The Energy Information Administration (EIA) plans to completely cut out or scale back a number of its energy analysis programs due to a 14% reduction in its budget for the current fiscal year.

The fiscal year (FY) 2011 budget, which was hammered out between President Obama and Congress last month, would shave agency funding by $15.2 million to $95.4 million (see NGI, April 18). “The lower FY 2011 funding level will require significant cuts in EIA’s data analysis and forecasting activities,” said EIA Administrator Richard Newell.

Many of the EIA activities that the natural gas industry relies on appear to have escaped the budget scalpel: weekly storage withdrawal estimates, monthly 914 production figures, the monthly Short-Term Energy Outlook and the Annual Energy Outlook.

However, the EIA said it will not prepare or publish this year’s edition of U.S. proved oil and natural gas reserves; it will curtail efforts to understand linkages between physical energy markets and financial trading; it will suspend auditing of data submitted by major oil and gas companies and reporting on their 2010 financial performance; and it will reduce collection of data from natural gas marketing companies.

The agency said it also will make adjustments to its analysis/forecasting programs for electricity, renewables and coal; and suspend work involving consumption, efficiency and international energy data.

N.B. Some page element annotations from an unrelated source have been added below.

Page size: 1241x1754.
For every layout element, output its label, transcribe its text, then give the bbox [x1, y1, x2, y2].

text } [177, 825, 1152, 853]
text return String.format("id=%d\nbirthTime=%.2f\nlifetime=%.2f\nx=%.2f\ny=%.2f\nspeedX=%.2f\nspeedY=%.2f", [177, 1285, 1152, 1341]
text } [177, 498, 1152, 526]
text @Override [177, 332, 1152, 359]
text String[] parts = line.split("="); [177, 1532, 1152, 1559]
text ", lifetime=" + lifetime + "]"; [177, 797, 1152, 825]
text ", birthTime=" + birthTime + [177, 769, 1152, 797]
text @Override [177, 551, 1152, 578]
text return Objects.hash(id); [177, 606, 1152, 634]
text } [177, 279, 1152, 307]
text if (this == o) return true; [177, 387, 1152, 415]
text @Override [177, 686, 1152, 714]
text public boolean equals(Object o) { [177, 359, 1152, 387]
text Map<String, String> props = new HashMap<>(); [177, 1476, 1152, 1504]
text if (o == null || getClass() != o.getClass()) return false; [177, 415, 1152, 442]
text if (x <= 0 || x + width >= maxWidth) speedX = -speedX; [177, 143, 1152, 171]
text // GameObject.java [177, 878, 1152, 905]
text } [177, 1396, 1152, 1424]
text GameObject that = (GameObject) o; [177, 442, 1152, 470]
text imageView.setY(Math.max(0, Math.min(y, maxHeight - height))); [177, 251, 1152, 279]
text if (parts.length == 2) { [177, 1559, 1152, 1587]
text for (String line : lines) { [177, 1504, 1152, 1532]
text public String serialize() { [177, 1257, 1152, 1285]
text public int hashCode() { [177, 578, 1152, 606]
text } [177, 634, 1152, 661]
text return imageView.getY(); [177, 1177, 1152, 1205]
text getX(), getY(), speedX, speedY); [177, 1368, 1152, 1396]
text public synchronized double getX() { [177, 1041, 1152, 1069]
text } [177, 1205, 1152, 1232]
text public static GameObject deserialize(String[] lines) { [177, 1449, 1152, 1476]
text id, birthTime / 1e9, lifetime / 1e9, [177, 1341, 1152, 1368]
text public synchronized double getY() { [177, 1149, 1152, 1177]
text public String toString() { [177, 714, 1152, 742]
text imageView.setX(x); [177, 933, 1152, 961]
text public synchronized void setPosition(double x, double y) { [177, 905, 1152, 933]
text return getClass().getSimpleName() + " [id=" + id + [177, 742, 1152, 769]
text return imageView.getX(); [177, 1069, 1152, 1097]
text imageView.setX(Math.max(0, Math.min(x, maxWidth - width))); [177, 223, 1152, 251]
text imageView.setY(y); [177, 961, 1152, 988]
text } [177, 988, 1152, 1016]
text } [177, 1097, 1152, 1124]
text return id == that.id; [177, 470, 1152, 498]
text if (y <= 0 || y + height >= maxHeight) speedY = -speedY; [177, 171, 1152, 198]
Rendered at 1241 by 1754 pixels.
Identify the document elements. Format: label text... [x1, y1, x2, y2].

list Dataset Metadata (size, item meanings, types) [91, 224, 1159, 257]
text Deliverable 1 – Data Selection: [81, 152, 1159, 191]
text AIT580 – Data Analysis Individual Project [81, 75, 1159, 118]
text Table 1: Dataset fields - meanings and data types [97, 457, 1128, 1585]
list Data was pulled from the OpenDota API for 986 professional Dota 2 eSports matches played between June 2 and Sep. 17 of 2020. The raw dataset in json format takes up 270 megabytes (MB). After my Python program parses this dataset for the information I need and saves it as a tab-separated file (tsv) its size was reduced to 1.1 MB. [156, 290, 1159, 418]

The EIA has about five months to make the necessary cuts, said spokesman Jonathan Cogan. Additional cuts are being evaluated and may result in further adjustments to EIA’s data and analysis activities in the near term, according to the agency.

Sen. Jeff Bingaman (D-NM), chairman of the Senate Energy and Natural Resources Committee, was highly critical of the cut to the EIA budget. “Deep programmatic cuts have been announced at the [EIA] as a result of the overall agreement to fund the government for the remainder of fiscal year 2011. EIA is just one of the many casualties of that budget agreement. [It] is one of the few neutral and credible sources of information on oil and gas prices. And right now, Americans need that sort of objective information more than ever,” he said.

“How does it benefit us to force the EIA to stop collecting information on oil and [natural gas] proven reserves and prices; to curtail its analyses of the linkages between financial and physical energy markets; or to end its review and analysis of international energy trends? These cuts just make it that much more difficult to chart a national energy policy that addresses real challenges,” Bingaman noted.

“As we approach the next round of budget negotiations for the fiscal year 2012 budget, Congress will need to do a better job of protecting the federal programs, like the Energy Information Administration, that are crucial to our understanding what is actually going on with energy supplies, energy demand, and energy markets.”